*EXERCISE REQUIREMENTS*. Below are some records; quote exactly the lines from the one that contains "Nelson Tapia" through the one that contains "anuncia drásticas", inclusive, and no others.

*Data items*.
Start of Block

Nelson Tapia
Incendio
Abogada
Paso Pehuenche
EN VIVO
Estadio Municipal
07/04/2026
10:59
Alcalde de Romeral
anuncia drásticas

End of Block
Start of Block

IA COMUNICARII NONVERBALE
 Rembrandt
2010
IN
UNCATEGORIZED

End of Block

*SOLUTION TO THE EXERCISE*.
Nelson Tapia
Incendio
Abogada
Paso Pehuenche
EN VIVO
Estadio Municipal
07/04/2026
10:59
Alcalde de Romeral
anuncia drásticas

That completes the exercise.